Updated on July 2, 2013

It's Not Easy

Who said it better than Kermit the Frog, when he said, "It's not easy being green." I find it especially hard to be green while living in a throw-away world. I've often wondered if things (such as kitchen appliances) are made with a self-destruction program built into them; programmed to self destruct on a predetermined date (like the day after the warranty is over). Unfortunately most of us find, when an appliance fails, it is much less expensive to just replace it rather than to fix it. Who spends money these days to fix a gas grill? I for one, am trying my best to get back to the green, fixing era and get out of the throw-away era.

Finding New Ways

I am trying to find new ways to reduce my carbon footprint. I admit sometimes my changes are spurred strictly by the high cost of something. For example: I went to BJ's to purchase paper towels. I am smart enough to realize the "select-a-size" are only a good buy if you use one at a time. If using two at a time, they are actually bigger than one of the originals and thereby more costly. That was a good marketing ploy, perhaps even better than the razor theory. Make the consumer think that two equals one when in reality it does not.  I've noticed the price of paper towels creeping up in the last few years as has the price of just about everything.  When I went to buy them, I almost fell over at the price of $19.99 for a package that only included 12 rolls. Yikes! $1.67 per roll and it seemed we were using close to two rolls per week. (The rolls are MUCH smaller than they used to be.)

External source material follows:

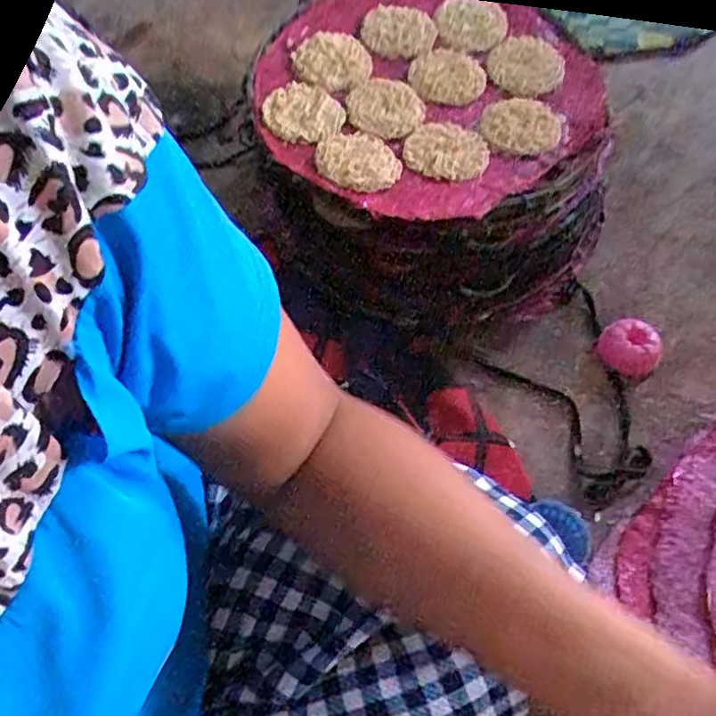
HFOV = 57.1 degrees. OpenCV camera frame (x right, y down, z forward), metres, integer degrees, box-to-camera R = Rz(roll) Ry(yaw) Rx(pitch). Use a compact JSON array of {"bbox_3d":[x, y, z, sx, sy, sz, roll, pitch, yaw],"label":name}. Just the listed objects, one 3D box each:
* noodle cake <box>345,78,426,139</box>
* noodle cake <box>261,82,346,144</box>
[{"bbox_3d":[0.026,-0.239,0.625,0.072,0.018,0.068,-5,62,-1],"label":"noodle cake"},{"bbox_3d":[-0.050,-0.227,0.612,0.069,0.010,0.075,-1,62,2],"label":"noodle cake"}]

I'm neurotic in the kitchen when it comes to cleanliness. I wash my fruits and vegetables and dry them with a paper towel. I'm constantly washing my hands and drying them with a paper towel. Well, not any more. While at BJ's, I walked over to the automotive department and found they had 40 microfiber detailing cloths for $14.99. "Hmmm," I said to myself, "I'd be saving $5.00 and could I manage to use these instead of a paper towel? Could I get myself into the habit of grabbing one of these instead?" I knew the only way it would work, would be to place them directly under the papertowel roll so I would see them as I automatically reached for a paper towel. I am happy to say it worked.  For 6 weeks I used the microfiber. The only problem - winter! Because our hands were dry from Old Man Winter, the microfiber stuck to our hands.

I had already saved $5.00 and decided it would make sense to replace the microfiber with white cotton washcloths. Wal-mart sells nine utility washcloths for $3.00. I purchased 4 packages for a total of $12.00 and 36 washcloths. It was a good move; the cotton works better and because I bought white they can be bleached if necessary. They can be found in Wal-mart's kitchen department and are marked "9-pack Utility Dishcloths".  I've saved the microfiber cloths to use for cleaning.

For my fruits and vegetables, I now use cotton flour-sack, non-terrycloth type towels - the same towels I use when rising bread. I use those towels only for food. I can wash lots of fruits and vegetables before the towel becomes saturated.

Saving Both Earth and Money

I'm proud to say that my last  *kitchen paper towel roll actually lasted for three weeks and my new habit of using cloth instead of paper towels is here to stay! Doing the math: I would have spent $174.72 per year on paper towels for the kitchen, I will be spending $30.24 per year now saving $147.48 per year minus the $26.99 I spent on the microfiber/cotton washcloths is a net savings of $120.49! Not only am I helping to save the environment, I'm saving money!

*I still use paper towels to clean my bathrooms. I don't know if I could ever change that. The thought of reusing a sponge or rag to clean a toilet...ewwww!

Did it Work? Two Years Later

Two years later, I am happy to say, this has worked great for my family. I was even able to move the pile of cloths into a less-conspicuous corner and away from the paper towel roll. I will admit it's time to purchase a new set of utility cloths; these will soon make it into my 'rag bag.' $12 for two years - I think I got my moneys worth!